== Reading text ==
════════

- First intertitle from the episode
- Episode no.: Series 1 Episode 1
- Directed by: Omar Madha
- Written by: Chris Chibnall
- Based on: "Cradle to Grave" by Robert Nathan and Sally Nemeth
- Original air date: 23 February 2009

Guest appearances
- Lorraine Ashbourne as Maureen Walters; Patrick Malahide as Robert Ridley QC;

Episode chronology
| ← Previous — | Next → "Unloved" |
- Law & Order: UK series 1

= Care (Law & Order: UK) =

First episode of Law & Order: UK

"Care" is the first episode of the British police procedural and legal television programme, Law & Order: UK. "Care" follows the case of a dead infant dropped off at a hospital to the corrupt estate agent whose negligence caused his death. Written by Chris Chibnall, directed by Omar Madha, and produced by Richard Stokes, "Care" originally aired on .

The episode is based on the original Law & Order second season episode, "Cradle to Grave" which was written by Robert Nathan and Sally Nemeth and originally aired on .

════════

== Data ==
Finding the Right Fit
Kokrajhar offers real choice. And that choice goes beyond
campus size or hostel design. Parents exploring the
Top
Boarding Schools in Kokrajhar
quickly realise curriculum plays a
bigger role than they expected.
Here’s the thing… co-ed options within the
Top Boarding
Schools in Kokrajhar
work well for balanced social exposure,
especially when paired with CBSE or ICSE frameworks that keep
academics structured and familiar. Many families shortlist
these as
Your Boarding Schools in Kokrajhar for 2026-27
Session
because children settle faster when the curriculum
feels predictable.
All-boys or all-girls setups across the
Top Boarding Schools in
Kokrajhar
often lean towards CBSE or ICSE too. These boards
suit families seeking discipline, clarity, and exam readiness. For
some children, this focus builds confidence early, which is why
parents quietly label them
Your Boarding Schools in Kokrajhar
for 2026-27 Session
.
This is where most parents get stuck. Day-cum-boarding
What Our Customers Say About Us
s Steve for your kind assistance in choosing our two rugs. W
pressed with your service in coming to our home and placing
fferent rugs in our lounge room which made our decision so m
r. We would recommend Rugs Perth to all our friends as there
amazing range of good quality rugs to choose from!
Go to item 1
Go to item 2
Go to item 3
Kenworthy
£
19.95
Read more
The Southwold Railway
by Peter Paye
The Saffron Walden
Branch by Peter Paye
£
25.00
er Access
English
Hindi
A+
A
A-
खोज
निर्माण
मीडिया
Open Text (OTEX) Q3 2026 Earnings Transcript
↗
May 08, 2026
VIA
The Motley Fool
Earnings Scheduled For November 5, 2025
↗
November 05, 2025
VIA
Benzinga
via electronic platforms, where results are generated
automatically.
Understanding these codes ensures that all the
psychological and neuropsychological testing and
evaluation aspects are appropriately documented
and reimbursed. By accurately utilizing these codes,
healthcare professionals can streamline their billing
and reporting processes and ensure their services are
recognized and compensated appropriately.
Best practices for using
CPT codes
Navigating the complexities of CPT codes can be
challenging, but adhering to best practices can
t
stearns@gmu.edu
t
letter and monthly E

════════

== Set of tasks ==
1) Answer these questions using the article on "Care":
(a) Which actor plays Robert Ridley QC?
(b) What is the title of the episode that comes after "Care"?
(c) In which season of the original Law & Order did "Cradle to Grave" appear?
2) Extract the passage of the article on "Care" from "Guest appearances" up to and including "and originally aired on .".
The entries have no connection to the article on "Care."

== Solution set ==
1)
(a) Patrick Malahide
(b) "Unloved"
(c) The second season

2)
Guest appearances
- Lorraine Ashbourne as Maureen Walters; Patrick Malahide as Robert Ridley QC;

Episode chronology
| ← Previous — | Next → "Unloved" |
- Law & Order: UK series 1

= Care (Law & Order: UK) =

First episode of Law & Order: UK

"Care" is the first episode of the British police procedural and legal television programme, Law & Order: UK. "Care" follows the case of a dead infant dropped off at a hospital to the corrupt estate agent whose negligence caused his death. Written by Chris Chibnall, directed by Omar Madha, and produced by Richard Stokes, "Care" originally aired on .

The episode is based on the original Law & Order second season episode, "Cradle to Grave" which was written by Robert Nathan and Sally Nemeth and originally aired on .